Indonesia, a major energy and commodities exporter of palm oil, coal, gas and copper ore, has been on a stronger footing as its global peers are struggling with a plethora of economic challenges. Steep commodities prices supported the economy and exports, raising expectations for a current account surplus. Russia-Ukraine conflict continued to disrupt energy supplies, sending LNG prices higher that help energy producers to generate substantial windfall profits and cashflow. Thanks to relatively lower US treasury yield, and the country's resilient fundamentals, we believe Indonesia's investment-grade state-owned energy bonds should fare well.

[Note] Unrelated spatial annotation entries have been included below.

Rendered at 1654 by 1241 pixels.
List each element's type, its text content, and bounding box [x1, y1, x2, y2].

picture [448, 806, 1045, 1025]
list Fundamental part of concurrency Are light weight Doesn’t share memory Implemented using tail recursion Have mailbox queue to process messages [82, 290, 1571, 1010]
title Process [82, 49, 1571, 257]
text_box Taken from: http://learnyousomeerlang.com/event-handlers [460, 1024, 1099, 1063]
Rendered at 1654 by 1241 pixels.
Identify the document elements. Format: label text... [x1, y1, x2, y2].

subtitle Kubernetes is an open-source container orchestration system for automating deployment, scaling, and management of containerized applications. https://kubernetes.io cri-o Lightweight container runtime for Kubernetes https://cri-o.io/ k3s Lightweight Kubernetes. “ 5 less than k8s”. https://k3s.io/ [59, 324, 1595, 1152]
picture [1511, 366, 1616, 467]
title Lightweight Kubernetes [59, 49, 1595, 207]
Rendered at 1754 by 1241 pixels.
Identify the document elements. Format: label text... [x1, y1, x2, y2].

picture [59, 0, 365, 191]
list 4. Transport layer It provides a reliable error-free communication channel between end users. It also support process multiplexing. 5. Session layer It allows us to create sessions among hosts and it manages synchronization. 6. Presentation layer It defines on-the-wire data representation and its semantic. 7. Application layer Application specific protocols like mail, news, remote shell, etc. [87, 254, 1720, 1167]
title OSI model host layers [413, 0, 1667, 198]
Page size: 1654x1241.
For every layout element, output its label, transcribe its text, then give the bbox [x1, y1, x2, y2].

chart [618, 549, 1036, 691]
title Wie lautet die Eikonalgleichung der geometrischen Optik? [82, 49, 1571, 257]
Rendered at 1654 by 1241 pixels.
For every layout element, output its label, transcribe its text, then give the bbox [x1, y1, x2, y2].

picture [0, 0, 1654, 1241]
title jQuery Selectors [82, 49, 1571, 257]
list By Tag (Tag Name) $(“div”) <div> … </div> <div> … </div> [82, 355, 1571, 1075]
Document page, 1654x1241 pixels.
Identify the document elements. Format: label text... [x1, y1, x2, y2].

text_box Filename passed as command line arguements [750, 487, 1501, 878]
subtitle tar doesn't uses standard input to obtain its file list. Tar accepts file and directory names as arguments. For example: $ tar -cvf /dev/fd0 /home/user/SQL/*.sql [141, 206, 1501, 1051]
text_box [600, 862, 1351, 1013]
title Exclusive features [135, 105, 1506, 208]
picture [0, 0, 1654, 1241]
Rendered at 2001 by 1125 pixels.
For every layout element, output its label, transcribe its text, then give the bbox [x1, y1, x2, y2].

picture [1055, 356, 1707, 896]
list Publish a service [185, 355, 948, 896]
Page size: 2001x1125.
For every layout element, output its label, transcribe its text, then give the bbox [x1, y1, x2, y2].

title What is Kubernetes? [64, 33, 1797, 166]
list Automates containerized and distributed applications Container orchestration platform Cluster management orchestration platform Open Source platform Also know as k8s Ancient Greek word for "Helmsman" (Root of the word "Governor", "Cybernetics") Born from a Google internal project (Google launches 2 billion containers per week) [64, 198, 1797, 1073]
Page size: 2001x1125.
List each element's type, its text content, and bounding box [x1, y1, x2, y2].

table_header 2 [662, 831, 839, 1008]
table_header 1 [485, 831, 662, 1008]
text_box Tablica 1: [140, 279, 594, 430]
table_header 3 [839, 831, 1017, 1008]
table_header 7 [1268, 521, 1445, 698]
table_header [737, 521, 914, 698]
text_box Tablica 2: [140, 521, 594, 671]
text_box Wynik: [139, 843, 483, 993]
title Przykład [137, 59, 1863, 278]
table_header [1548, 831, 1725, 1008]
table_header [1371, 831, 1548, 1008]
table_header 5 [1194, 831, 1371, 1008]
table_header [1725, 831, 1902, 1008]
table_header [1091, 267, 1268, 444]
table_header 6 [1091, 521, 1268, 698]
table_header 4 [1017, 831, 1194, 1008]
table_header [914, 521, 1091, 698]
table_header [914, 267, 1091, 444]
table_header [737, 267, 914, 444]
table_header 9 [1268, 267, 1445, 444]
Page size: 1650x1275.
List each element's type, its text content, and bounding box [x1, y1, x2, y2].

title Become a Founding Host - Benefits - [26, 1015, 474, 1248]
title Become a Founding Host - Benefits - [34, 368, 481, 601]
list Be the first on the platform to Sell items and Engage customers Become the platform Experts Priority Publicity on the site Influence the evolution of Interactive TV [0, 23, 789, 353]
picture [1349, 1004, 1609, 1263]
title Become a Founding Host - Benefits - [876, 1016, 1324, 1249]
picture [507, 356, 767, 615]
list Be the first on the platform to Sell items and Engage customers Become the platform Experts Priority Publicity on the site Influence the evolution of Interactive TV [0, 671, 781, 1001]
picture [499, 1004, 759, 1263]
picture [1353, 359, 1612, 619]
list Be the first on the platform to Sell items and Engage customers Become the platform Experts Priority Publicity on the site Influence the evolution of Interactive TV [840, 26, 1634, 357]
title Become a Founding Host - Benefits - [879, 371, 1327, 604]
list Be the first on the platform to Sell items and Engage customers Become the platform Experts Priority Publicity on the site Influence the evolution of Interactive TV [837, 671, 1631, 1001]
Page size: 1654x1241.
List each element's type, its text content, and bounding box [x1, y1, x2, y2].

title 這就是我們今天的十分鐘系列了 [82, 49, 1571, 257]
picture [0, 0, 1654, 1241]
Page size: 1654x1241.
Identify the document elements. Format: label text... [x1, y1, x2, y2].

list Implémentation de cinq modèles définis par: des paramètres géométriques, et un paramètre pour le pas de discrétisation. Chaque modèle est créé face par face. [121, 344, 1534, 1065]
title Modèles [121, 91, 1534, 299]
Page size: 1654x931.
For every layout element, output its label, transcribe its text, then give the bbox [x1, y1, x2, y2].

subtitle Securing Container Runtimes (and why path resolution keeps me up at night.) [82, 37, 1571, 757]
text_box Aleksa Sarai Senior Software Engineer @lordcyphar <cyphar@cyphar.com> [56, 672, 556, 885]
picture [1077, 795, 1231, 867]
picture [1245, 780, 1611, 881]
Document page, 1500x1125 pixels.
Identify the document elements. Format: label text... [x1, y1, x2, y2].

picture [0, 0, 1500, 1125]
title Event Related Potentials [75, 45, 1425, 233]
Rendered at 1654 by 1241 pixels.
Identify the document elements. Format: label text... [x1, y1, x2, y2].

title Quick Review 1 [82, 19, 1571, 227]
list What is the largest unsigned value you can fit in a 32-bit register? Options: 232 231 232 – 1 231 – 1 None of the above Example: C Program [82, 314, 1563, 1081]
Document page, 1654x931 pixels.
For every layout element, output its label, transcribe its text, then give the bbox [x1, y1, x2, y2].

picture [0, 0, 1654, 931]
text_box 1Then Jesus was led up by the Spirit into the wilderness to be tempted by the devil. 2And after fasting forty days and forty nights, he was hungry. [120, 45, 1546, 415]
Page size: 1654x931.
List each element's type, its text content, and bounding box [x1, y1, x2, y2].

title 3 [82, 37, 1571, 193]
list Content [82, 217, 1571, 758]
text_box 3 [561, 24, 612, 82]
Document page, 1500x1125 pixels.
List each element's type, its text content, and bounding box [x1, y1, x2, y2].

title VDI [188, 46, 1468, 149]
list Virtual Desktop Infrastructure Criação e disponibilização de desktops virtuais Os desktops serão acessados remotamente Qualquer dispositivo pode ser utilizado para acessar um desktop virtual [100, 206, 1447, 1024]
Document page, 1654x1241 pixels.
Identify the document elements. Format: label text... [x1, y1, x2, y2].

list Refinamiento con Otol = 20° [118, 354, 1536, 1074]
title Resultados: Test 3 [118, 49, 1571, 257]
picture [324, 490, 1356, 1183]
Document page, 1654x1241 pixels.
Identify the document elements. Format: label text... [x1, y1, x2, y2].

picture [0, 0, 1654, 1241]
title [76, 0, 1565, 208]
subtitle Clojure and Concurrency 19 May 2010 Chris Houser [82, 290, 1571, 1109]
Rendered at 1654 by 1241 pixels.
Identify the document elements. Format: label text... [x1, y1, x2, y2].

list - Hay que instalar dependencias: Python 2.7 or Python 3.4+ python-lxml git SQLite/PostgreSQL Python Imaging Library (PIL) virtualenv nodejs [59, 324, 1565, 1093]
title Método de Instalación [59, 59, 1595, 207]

Another area that we favour is India's renewable high yield space, which is a sizeable sector with a defensive nature. Being the world's third-largest consumer of electricity and renewable producer, by 2030, India aimed to cut total projected carbon emission by 1 billion tonnes, reduce the carbon intensity of the nation’s economy by less than 45%, and expand its renewable energy installed capacity to 500 GW. Low-carbon technologies could create a market worth up to $80 billion in India by 2030, according to market estimates. Favourable government policies will be needed to support companies in the renewable sectors to finance these projects. We believe the fundamentals will be strengthened and stayed attractive as a result.
The production of green technologies require the use of critical minerals, which will spur economic growth of industrialized nations such as Australia, which is home to many minerals critical for the electrification of transportation and other green applications. Inventories of metals, such as aluminum, copper, nickel and zinc, have declined to supportive levels even though temporary weakness of the Chinese economy is impacting demand. Our investment teams expect the appeal with industrialised countries will increase as the transition to green energy drives demand for various industrial metals, which are in short supply.
Australia, a key LNG exporter alongside Qatar and the US, posted in October a record revenue of US$7 billion from the export of LNG. Apart from Asian countries, Germany has recently joined the importer list of Australian LNG, as part of a bid to solve the issue of energy shortage. These factors support our investment thesis towards Australian energy stocks.
2023 would be another challenging year. Are rate hikes and balance sheet reduction effective tools in taming inflation? How hard a blow will monetary tightening take on global economies? These are questions that are yet to be answered. But a global downturn cushioned by China's reopening optimism, coupled with a softening greenback should brighten the outlook for Asian bonds and equities.